The Victorian government has stepped up its coronavirus advertising to focus on real-life suffering storeys, similar to campaigns on smoking and road tolls.
The government has released multi-language advertisements for television, radio and social media illustrating the devastating effect coronavirus can have on families and younger people, as the state braces for scores more deaths in the coming weeks after five people died on Saturday.
In one, Michael, a middle-aged patient with coronavirus, explains how doctors thought he would die because he spent 72 days in hospital induced coma.
Michael states that his wife developed coronavirus when he was sleeping, and therefore passed it on to her elderly mother who died soon.
“It was like drowning,” Michael says of the virus. “COVID is real, it is very real.”
Chief Health Officer Brett Sutton said the confrontation campaign was aimed at helping Victorians “understand the reality” of the widespread deaths the state is fighting to avoid.
“It is an unfolding tragedy that is hard to get your head around,” Professor Sutton said on Saturday.
“This is an invisible enemy in lots of ways and when we just talk about numbers, when we talk about reproduction numbers and transmissibility, that doesn’t bring it home like understanding the genuine consequences for people does.”

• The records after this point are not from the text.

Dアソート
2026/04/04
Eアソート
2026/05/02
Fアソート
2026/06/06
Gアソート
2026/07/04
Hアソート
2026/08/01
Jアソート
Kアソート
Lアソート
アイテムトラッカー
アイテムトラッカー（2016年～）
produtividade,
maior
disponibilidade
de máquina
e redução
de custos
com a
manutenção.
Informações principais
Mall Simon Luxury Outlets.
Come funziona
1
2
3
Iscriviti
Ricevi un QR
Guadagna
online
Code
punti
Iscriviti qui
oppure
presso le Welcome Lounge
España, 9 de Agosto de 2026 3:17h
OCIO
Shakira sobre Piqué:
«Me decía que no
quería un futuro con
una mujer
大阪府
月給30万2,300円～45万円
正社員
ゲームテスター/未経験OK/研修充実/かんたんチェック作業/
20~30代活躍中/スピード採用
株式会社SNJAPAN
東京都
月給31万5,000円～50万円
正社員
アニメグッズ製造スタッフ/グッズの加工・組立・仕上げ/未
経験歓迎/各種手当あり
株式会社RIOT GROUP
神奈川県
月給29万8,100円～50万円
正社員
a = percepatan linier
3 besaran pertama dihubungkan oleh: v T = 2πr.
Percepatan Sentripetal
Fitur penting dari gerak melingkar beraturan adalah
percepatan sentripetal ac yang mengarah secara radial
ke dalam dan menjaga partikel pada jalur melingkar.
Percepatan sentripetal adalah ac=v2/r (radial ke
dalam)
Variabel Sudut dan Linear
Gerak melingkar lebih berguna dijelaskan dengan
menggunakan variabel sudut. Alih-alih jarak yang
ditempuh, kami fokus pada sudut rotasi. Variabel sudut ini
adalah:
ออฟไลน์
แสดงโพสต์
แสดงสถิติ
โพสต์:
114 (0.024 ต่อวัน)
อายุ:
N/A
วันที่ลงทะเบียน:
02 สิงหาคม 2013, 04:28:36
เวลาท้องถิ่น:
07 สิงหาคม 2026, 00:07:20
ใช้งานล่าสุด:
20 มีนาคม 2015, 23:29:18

Professor Sutton talked about places such as Spain, northern Italy, and the United Kingdom, where “there is barely a family that doesn’t have awareness of somebody in their extended network who has died”.
“That’s what we’re trying to avoid. But it’s what people need to think about in terms of having a motivation to do the right thing,” he said.
“Face masks are to coronavirus what speed limits are to the road toll,” he added.